Figure-8 straps form two connected loops shaped like the number 8. One loop goes around your wrist, the strap wraps under the bar, and your hand slides through the second loop before gripping. This essentially locks your hand to the bar, which provides the most secure hold of any strap type. They’re ideal for very heavy deadlifts where maximum security matters. The tradeoff is that you can’t release the bar quickly, so you need to set the weight down rather than drop it.

For most lifters doing conventional or sumo deadlifts, either type works well. If you’re pulling near your max and want the most locked-in feeling, figure-8 straps have the edge. If you want something you can also use for rows, shrugs, and other movements, lasso straps are more versatile.
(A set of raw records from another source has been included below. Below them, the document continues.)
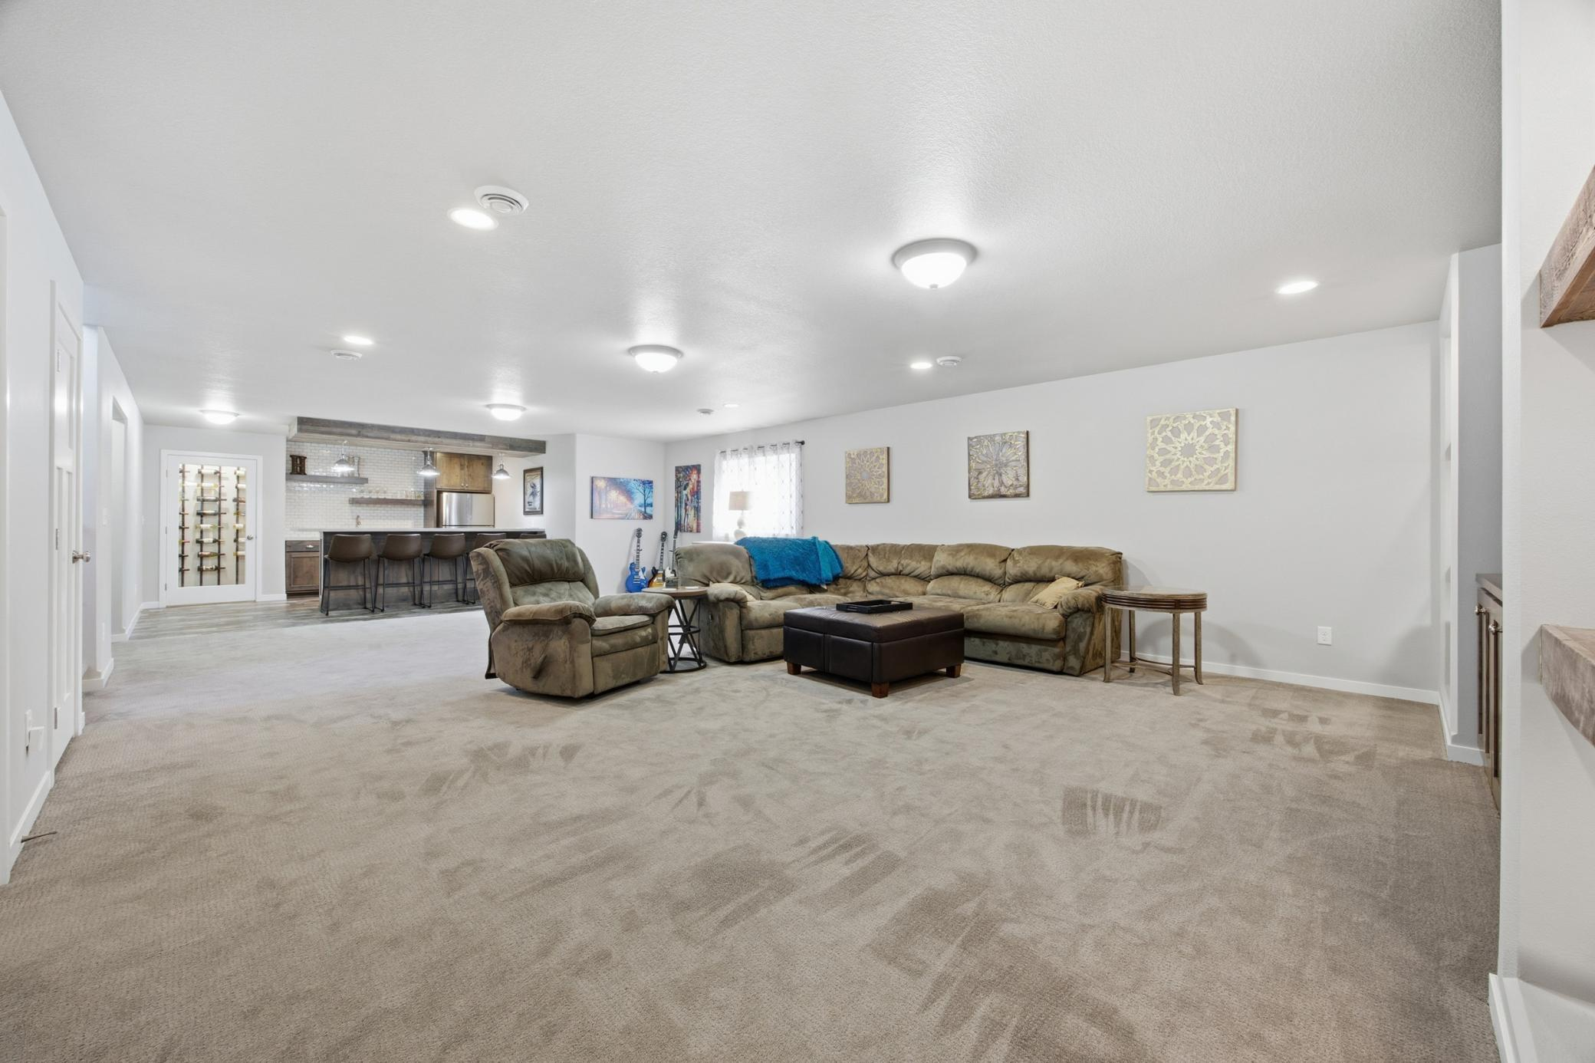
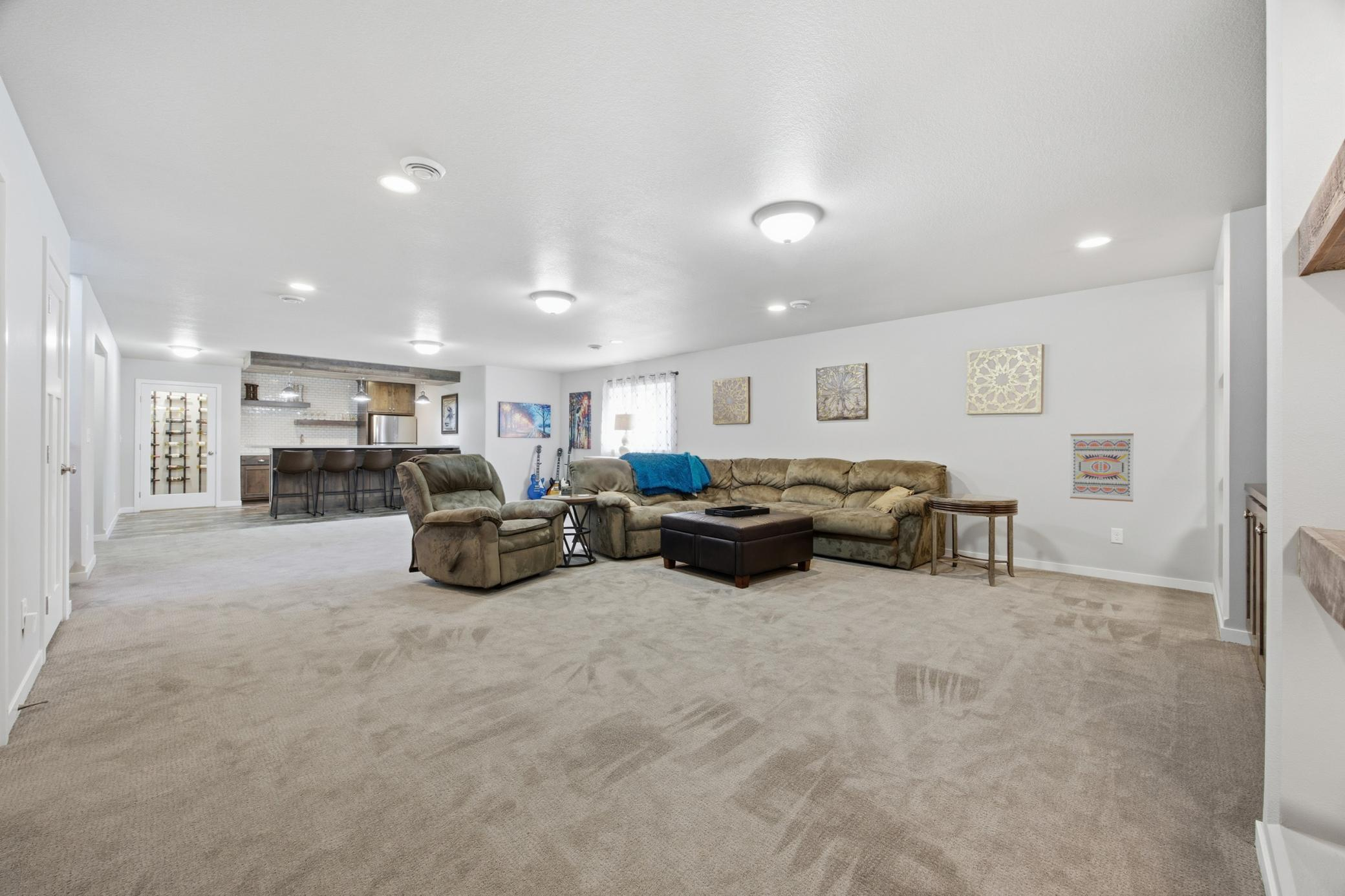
+ wall art [1070,432,1134,502]
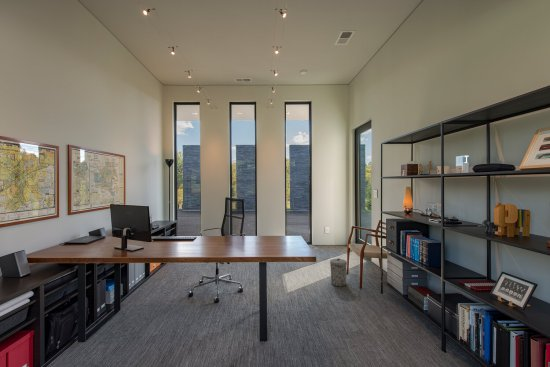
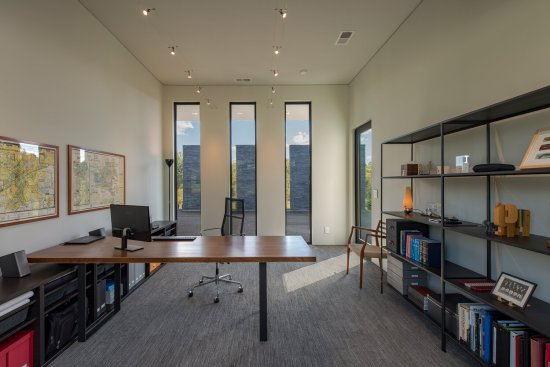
- trash can [329,258,348,287]
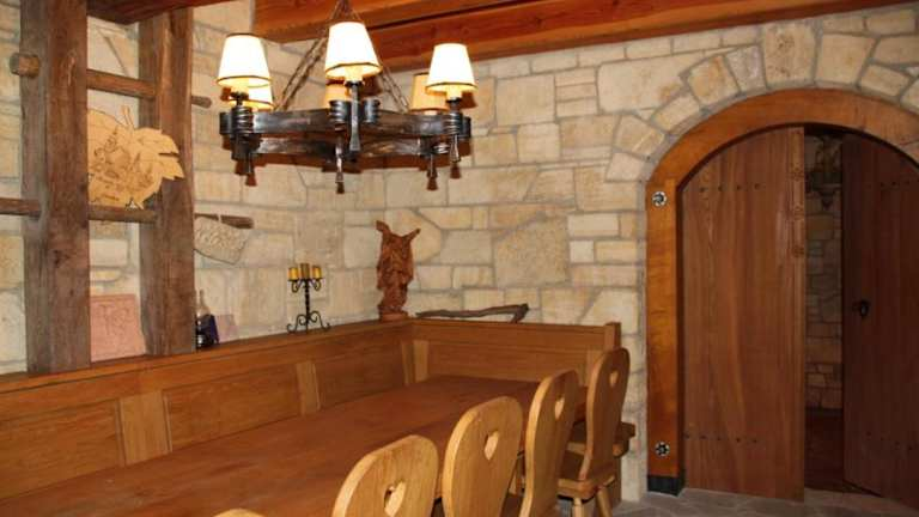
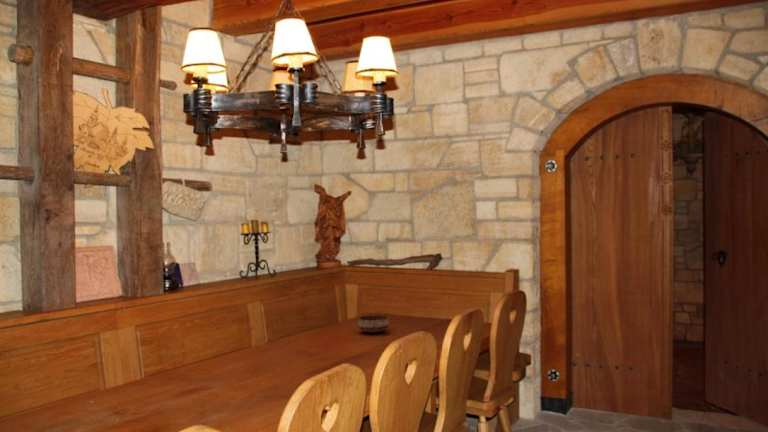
+ bowl [357,314,390,334]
Building Grip Strength Alongside Strap Use

Using straps doesn’t have to mean your grip stagnates. The simplest approach is the one already described: do every warm-up set and as many working sets as possible without straps. Beyond that, a few minutes of dedicated grip work at the end of a session goes a long way. Dead hangs from a pull-up bar, farmer’s carries, or simply holding your final deadlift at lockout for as long as you can will all strengthen the forearms and hands over time.

The goal is to keep your unstrapped deadlift creeping upward so the gap between your grip and your pulling strength stays manageable. Straps are a tool to keep your back and legs progressing on schedule. They work best when your grip is always chasing the same numbers, just a few weeks behind.